WHAT YOU WILL DO ->
Answer these questions about the precalculus thread below.
(a) What value is given for cot(theta)?
(b) In which quadrant does the first reply place theta?
(c) What value does the second reply give for the hypotenuse?

Precalculus(NEED HELP ASAP PLEASE!!)
posted by jh .
cot(theta)= 3
pi < theta < 3pi/2
Find:
sin(theta)= 1 ?
cos(theta)= 3 ?
tan(theta)= 1/3 ?
sec(theta)= 1/3 ?
csc(theta)= 1 ?
That's what I came up with, but they are not correct, PLEASE help me where I went wrong!!

Precalculus(NEED HELP ASAP PLEASE!!) 
bobpursley
tan theta= 1/3 which means sintheta 1/sqr10
draw the triangle Notice it is in the third quadrant, where cosine is negative. 
Precalculus(NEED HELP ASAP PLEASE!!) 
Damon
You do not seem to have calculated the hypotenuse which you need for sin and cos and sec and csc
sqrt (1^2+3^2) = sqrt 10 
Precalculus(NEED HELP ASAP PLEASE!!)

Saved data entries:

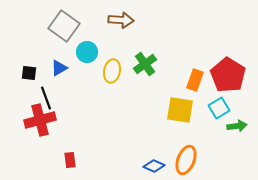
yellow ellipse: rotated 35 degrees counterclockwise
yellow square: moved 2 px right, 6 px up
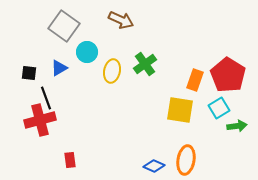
brown arrow: rotated 20 degrees clockwise
orange ellipse: rotated 12 degrees counterclockwise
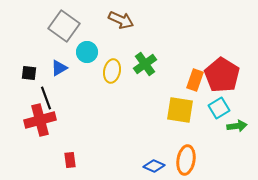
red pentagon: moved 6 px left
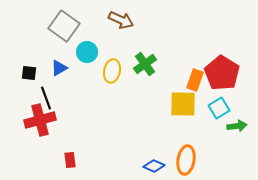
red pentagon: moved 2 px up
yellow square: moved 3 px right, 6 px up; rotated 8 degrees counterclockwise
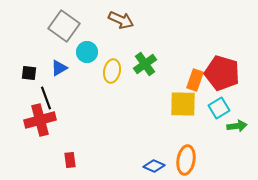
red pentagon: rotated 16 degrees counterclockwise
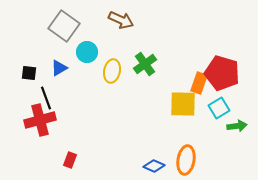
orange rectangle: moved 4 px right, 3 px down
red rectangle: rotated 28 degrees clockwise
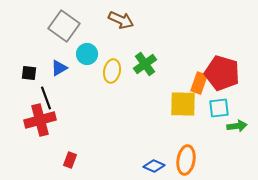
cyan circle: moved 2 px down
cyan square: rotated 25 degrees clockwise
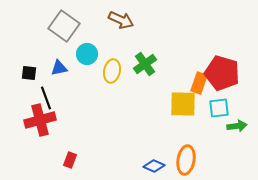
blue triangle: rotated 18 degrees clockwise
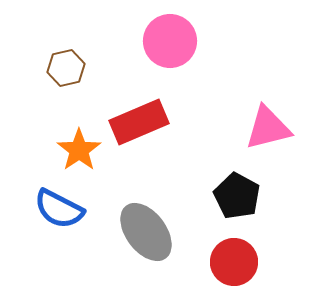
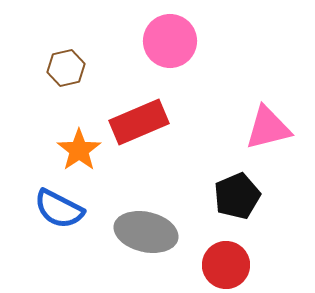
black pentagon: rotated 21 degrees clockwise
gray ellipse: rotated 40 degrees counterclockwise
red circle: moved 8 px left, 3 px down
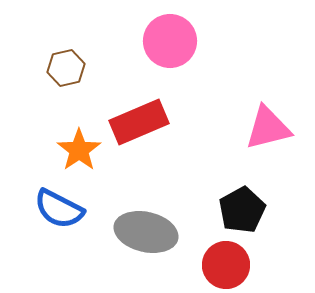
black pentagon: moved 5 px right, 14 px down; rotated 6 degrees counterclockwise
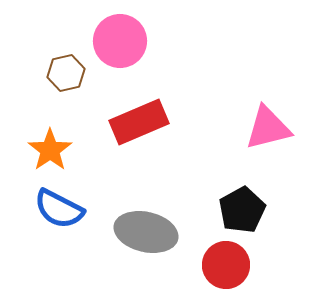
pink circle: moved 50 px left
brown hexagon: moved 5 px down
orange star: moved 29 px left
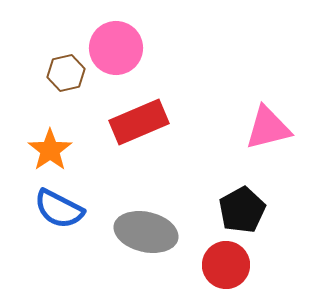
pink circle: moved 4 px left, 7 px down
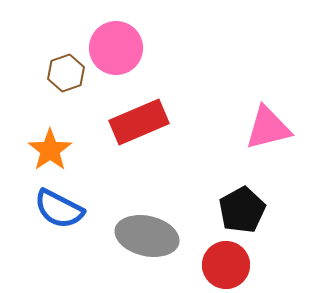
brown hexagon: rotated 6 degrees counterclockwise
gray ellipse: moved 1 px right, 4 px down
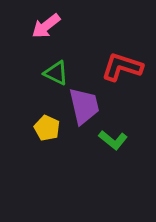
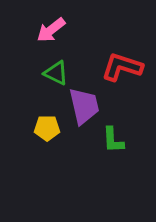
pink arrow: moved 5 px right, 4 px down
yellow pentagon: rotated 25 degrees counterclockwise
green L-shape: rotated 48 degrees clockwise
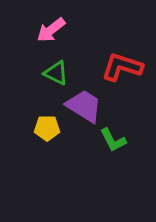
purple trapezoid: rotated 45 degrees counterclockwise
green L-shape: rotated 24 degrees counterclockwise
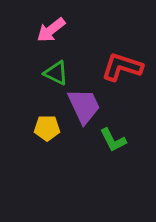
purple trapezoid: rotated 33 degrees clockwise
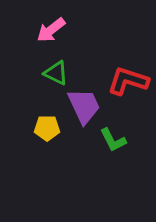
red L-shape: moved 6 px right, 14 px down
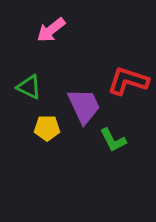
green triangle: moved 27 px left, 14 px down
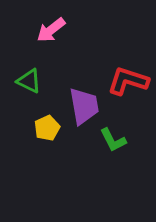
green triangle: moved 6 px up
purple trapezoid: rotated 15 degrees clockwise
yellow pentagon: rotated 25 degrees counterclockwise
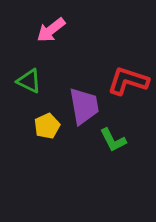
yellow pentagon: moved 2 px up
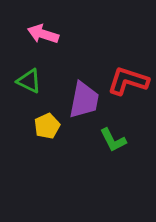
pink arrow: moved 8 px left, 4 px down; rotated 56 degrees clockwise
purple trapezoid: moved 6 px up; rotated 21 degrees clockwise
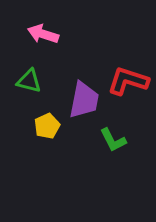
green triangle: rotated 12 degrees counterclockwise
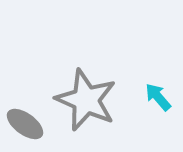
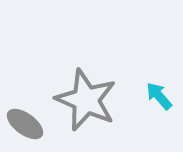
cyan arrow: moved 1 px right, 1 px up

REPLY ->
(a) 3
(b) The third quadrant
(c) sqrt 10